Everything You Read About Databases Is Obsolete

Six and a half years ago I wrote (in a piece about NoSQL) –

Optimizing against slow seek times is an activity that is quickly going to be a negative return activity.

This time has long since passed, yet much of the dogma of the industry remains the same as it was back when our storage tier was comprised of 100 IO/second magnetic drives. Many of our solutions still have query engines absolutely crippled by this assumption (including pgsql. mssql has improved, but for years using it on fast storage was as exercise in waste as it endlessly made the wrong assumptions around conserving IOs).

There are now TB+ consumer storage solutions with 300,000 IO/second (3000x the classic magnetic drive, while also offering sequential rates above 3.5GB/s…yes, big G) for under $600. There are enterprise solutions serving 10,000,000 IOPS.

That’s if your solution even needs to touch the storage tier. Memory is so inexpensive now, even on shared hosting like AWS, that all but the largest databases sits resident in memory much of the time. My smartphone has 3GB, and could competently host the hot area of 99.5%+ of operational databases in memory.

For self-hosted hardware, TBs of memory is now economical for a small business, while tens of GBs is operationally inexpensive on shared hosting.

I totally made up that 99.5% stat, but it’s amazing how relatively tiny the overwhelming bulk of databases I encounter in my professional life are, yet how much so many fret about them.

Obviously writes still have to write thru, yet when you remove the self-defeating tactic of trying to pre-optimize by minimizing read IO — eliminating denormalization, combined-storage (e.g. document-oriented), materializations and trigger renderings/precomputing, excessive indexes, etc — in most cases writes narrow to a tiny trickle1.

When writes reduce, not only does practical write performance increase (given that you’re writing much less per transaction, the beneficial yield increases), the effectiveness of memory and tier caches increases as the hot area shrinks, and the attainability of very high performance storage options improves (it’s a lot more economical buying a 60GB high performance, reliable and redundant storage tier than a 6TB system. As you scale up data volumes, often performance is sacrificed for raw capacity).

Backups shrink and systems become much more manageable. It’s easy to stream a replica across a low grade connection when the churn of change is minimized. It’s easy to keep backups validated and up to date when they’re GBs instead of TBs.

Normalize. Don’t be afraid of seeks.
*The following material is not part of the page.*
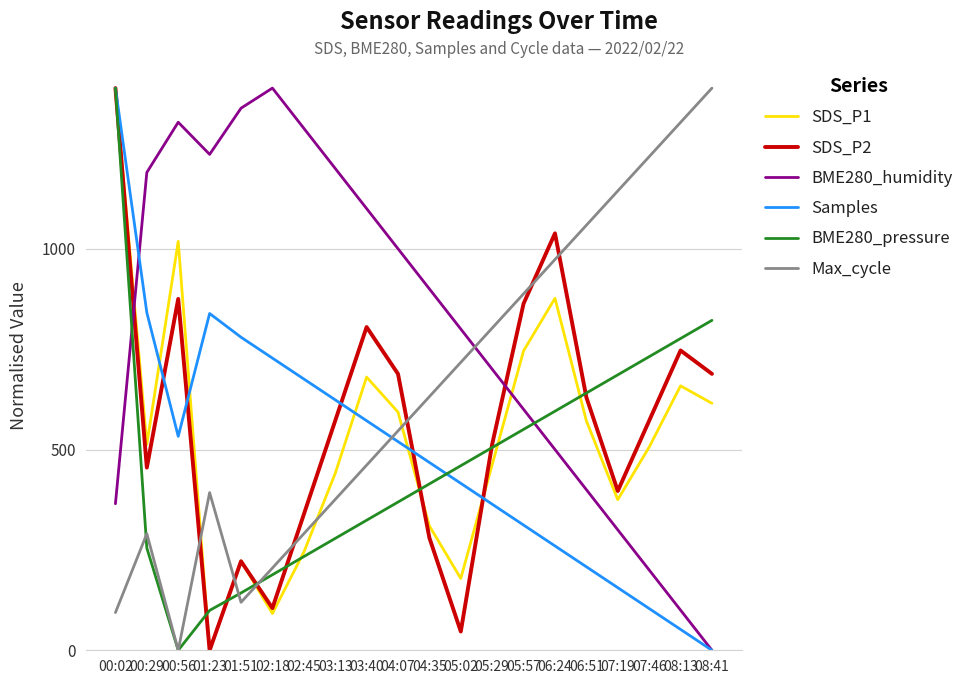

Which series has the largest total across all categories?

BME280_humidity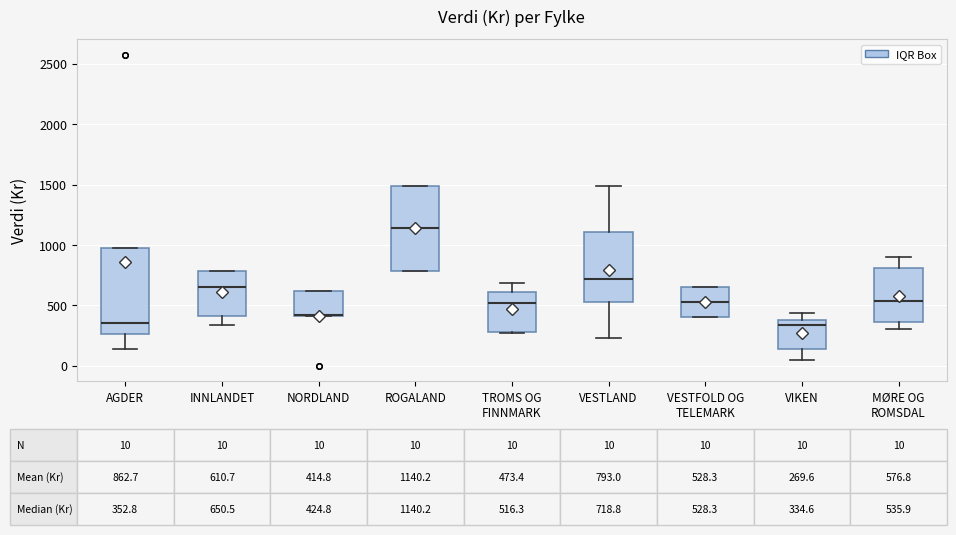

Which box has the highest median line?

ROGALAND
Avoid the common pre-optimizations that are in the whole destructive to virtually every dimension of a solution on modern hardware (destroying write performance, long-term read performance, economics, maintainability, reliability). Validate assumptions.

Because almost everything written about databases, and from that much of what you read, is perilously outdated. This post was inspired when seeing another database best practices guideline make the rounds, most suggestions circling a very dated notion that every effort should be made to reduce IOs, the net result being an obsolete, overwrought solution out of the gates.

1 – One of the most trying aspects of writing technical blog entries is people who counter with edge cases to justify positions: Yes, Walmart has a lot of writes. So does Amazon, CERN and Google too. The NY Taxi Commission logs loads of data, being in a city area of tens of millions.

There are many extremely large databases with very specialized needs. They don’t legitimize the choices you make, and they shouldn’t drive your technical needs.